Last, our studies indicate that RAGE blockade does not impact significantly on neutrophil attraction and activation in the liver after I/R, as assessed by activity of MPO, and suggest that the predominant impact of RAGE blockade is downstream to the initial influx of neutrophils in hepatic I/R. Interestingly, our data highlight the novel finding that RAGE is primarily expressed in CD11c-expressing dendritic macrophages in the injured liver. In contrast, limited and patchy expression was evident in Kupffer cells and biliary cells. We recognize that our studies using whole liver homogenates do not permit precise localization of the perturbations in this system.
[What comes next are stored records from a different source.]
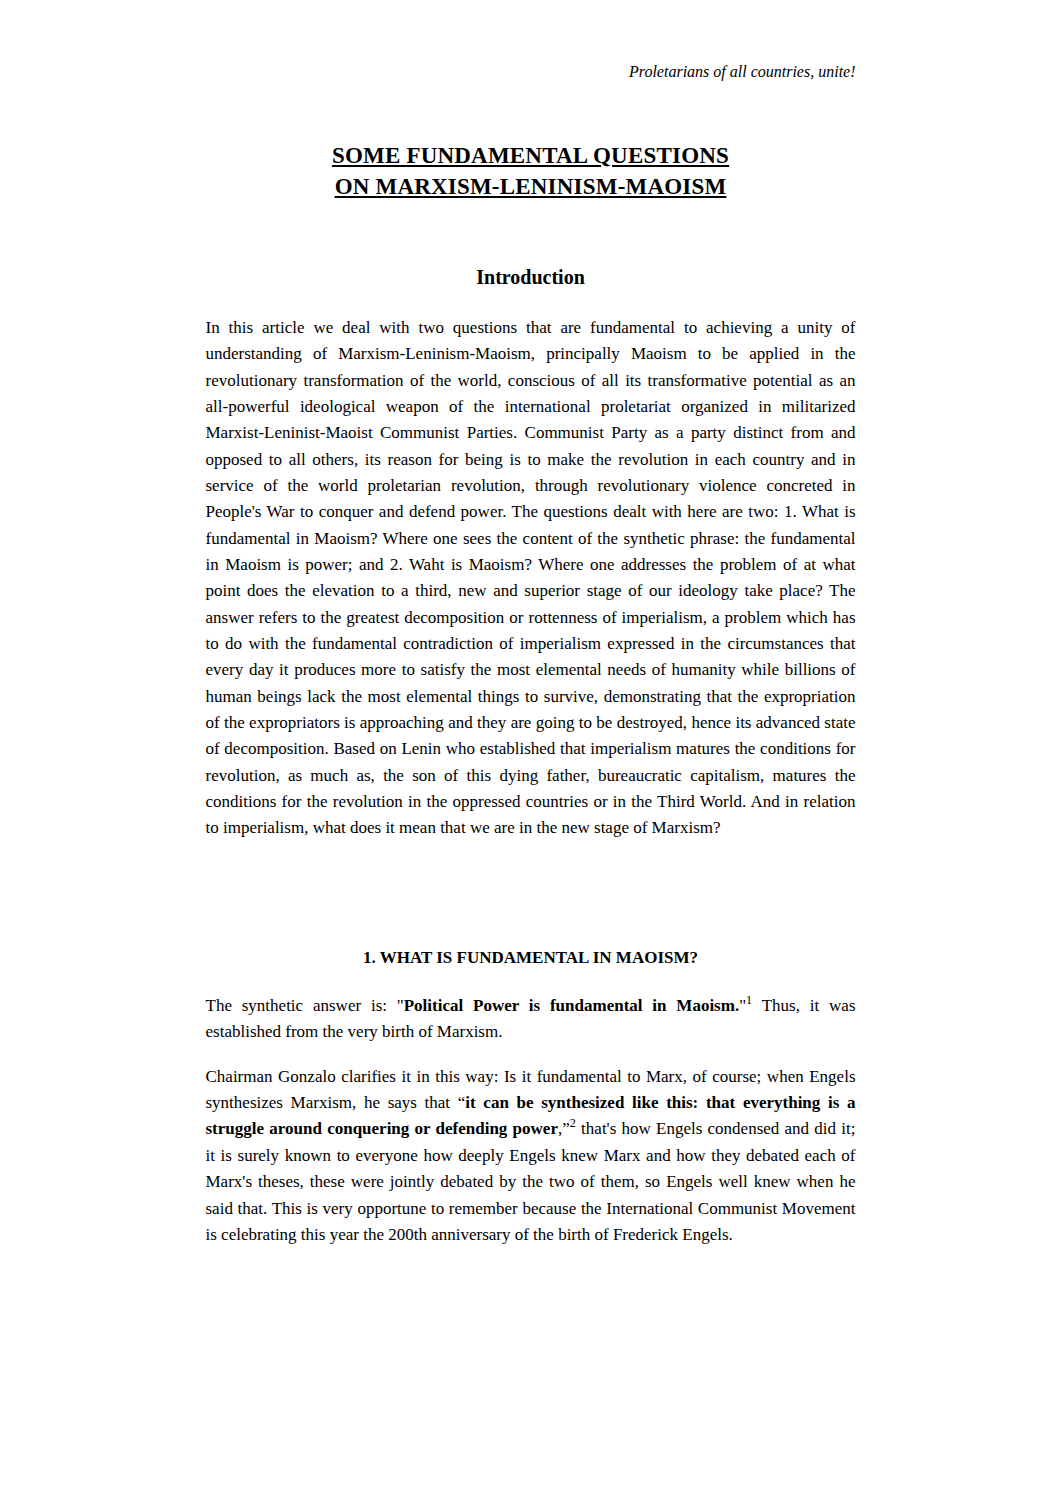Proletarians of all countries, unite!
SOME FUNDAMENTAL QUESTIONS
ON MARXISM-LENINISM-MAOISM
Introduction
In this article we deal with two questions that are fundamental to achieving a unity of understanding of Marxism-Leninism-Maoism, principally Maoism to be applied in the revolutionary transformation of the world, conscious of all its transformative potential as an all-powerful ideological weapon of the international proletariat organized in militarized Marxist-Leninist-Maoist Communist Parties. Communist Party as a party distinct from and opposed to all others, its reason for being is to make the revolution in each country and in service of the world proletarian revolution, through revolutionary violence concreted in People's War to conquer and defend power. The questions dealt with here are two: 1. What is fundamental in Maoism? Where one sees the content of the synthetic phrase: the fundamental in Maoism is power; and 2. Waht is Maoism? Where one addresses the problem of at what point does the elevation to a third, new and superior stage of our ideology take place? The answer refers to the greatest decomposition or rottenness of imperialism, a problem which has to do with the fundamental contradiction of imperialism expressed in the circumstances that every day it produces more to satisfy the most elemental needs of humanity while billions of human beings lack the most elemental things to survive, demonstrating that the expropriation of the expropriators is approaching and they are going to be destroyed, hence its advanced state of decomposition. Based on Lenin who established that imperialism matures the conditions for revolution, as much as, the son of this dying father, bureaucratic capitalism, matures the conditions for the revolution in the oppressed countries or in the Third World. And in relation to imperialism, what does it mean that we are in the new stage of Marxism?
1. WHAT IS FUNDAMENTAL IN MAOISM?
The synthetic answer is: "Political Power is fundamental in Maoism."1 Thus, it was established from the very birth of Marxism.
Chairman Gonzalo clarifies it in this way: Is it fundamental to Marx, of course; when Engels synthesizes Marxism, he says that “it can be synthesized like this: that everything is a struggle around conquering or defending power,”2 that's how Engels condensed and did it; it is surely known to everyone how deeply Engels knew Marx and how they debated each of Marx's theses, these were jointly debated by the two of them, so Engels well knew when he said that. This is very opportune to remember because the International Communist Movement is celebrating this year the 200th anniversary of the birth of Frederick Engels.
A key goal of future investigation is to dissect the specific functions of liver dendritic cells expressing RAGE in the immune and inflammatory response in the liver subjected to I/R. It remains possible that RAGE-expressing cells contributing to the inflammatory response are, in part, those recruited from the periphery, because previous studies in the brain have demonstrated that RAGE is expressed in mononuclear phagocytes and T cells, especially those expressing CD4.42 Ultimately, it is most likely that in vivo, an event so profound as hepatic ischemia requires interplay between systemic events and those confined to the injured liver.
In conclusion, these observations suggest that activation of RAGE triggers a deleterious inflammatory response rapidly after acute I/R. We propose that blockade of RAGE signaling provides a means to attenuate hepatic I/R damage and to restore homeostatic regenerative programs in the injured liver.